Linus Ideskog, director of development at Lean Marine, comments: “Once the perfect simulated journey is determined, FuelOpt steps in and creates an interface between the captain and the AI-based voyage planning solution, empowering them to cooperate and execute the voyage accordingly. FuelOpt will act as a key enabler in AI-powered voyages thanks to its ability to automatically and directly optimise the propulsion line based on commands set by the captain and/or sent by the AI voyage optimization solution, in this case from SlipStream.”
From an academic perspective, naval architect researchers at the Chalmers University of Technology are working in close collaboration with Lean Marine and Molflow on the development of new methods, models, and algorithms. Researchers from social anthropology and human factors at Gothenburg University and Linnaeus University are conducting research on what happens to practices onboard and ashore as the new technology is implemented.

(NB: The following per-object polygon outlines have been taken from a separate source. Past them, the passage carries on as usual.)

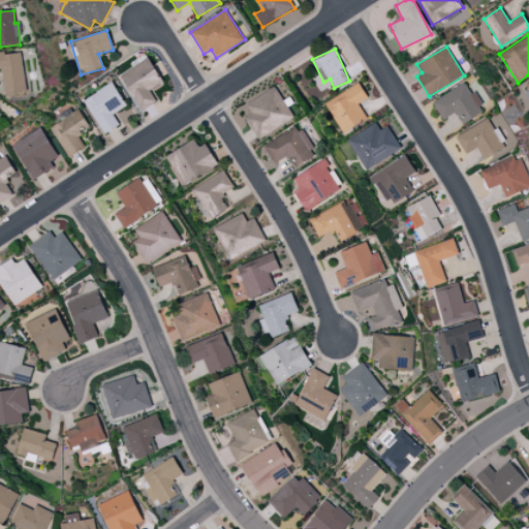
[(26,92),(21,51),(0,53),(0,68),(1,69),(4,94),(26,92)]
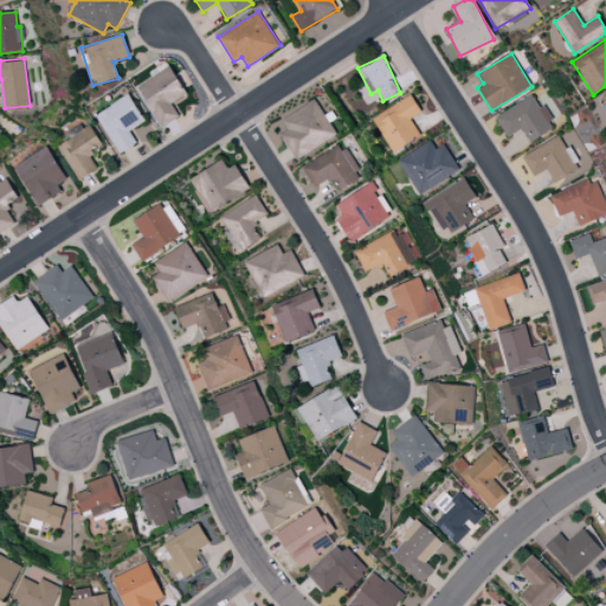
[(179,117),(172,103),(186,96),(171,68),(137,85),(160,127),(179,117)]
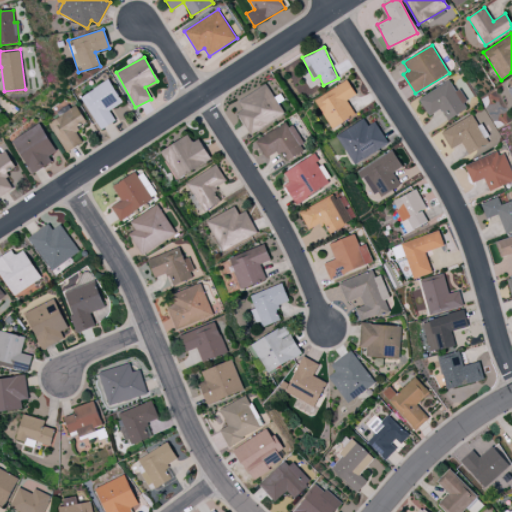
[(332,129),(355,115),(346,100),(356,94),(347,79),(314,100),(332,129)]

The Swedish Shipowners’ Association is also participating in the project, providing insights and input from the Swedish shipping industry and by contributing to the dissemination of research findings and development information to the Swedish maritime industry.
In addition to the project partners, a trio of shipowners and operators are involved in the Via Kaizen project, including chemical/product tanker owner and operator, Rederiet Stenersen and pure car and truck carrier owner and operator, UECC. By offering their vessels for technology and product validations, they will enable on-board testing, and the results will be directly evaluated within the scope of the project.
Mikael Laurin, CEO of Lean Marine, said: “The Via Kaizen project, funded by Swedish Transport Administration, brings industry experts, academia and ship owners/operators together to explore AI-powered ship operations in order to enable the most energy efficient voyages. We believe this project will contribute considerably to the reduction of emissions both from international and domestic transportation, importantly making Swedish shipping more sustainable and competitive in the long-term.”
Hannes von Knorring, project manager at CIT Industriell Energi, said:” The Swedish Transport Administration’s aim is to provide smooth, green and safe transportation to everyone, across all types of transport sectors. The shipping industry is hugely important both for the transport of passengers and goods in Sweden and worldwide. We are pleased to receive their support and funding to conduct the Via Kaizen project that will enhance vessel operations. The project involves a wide range of competences from industry and academia which enables us to apply a holistic approach to this research.”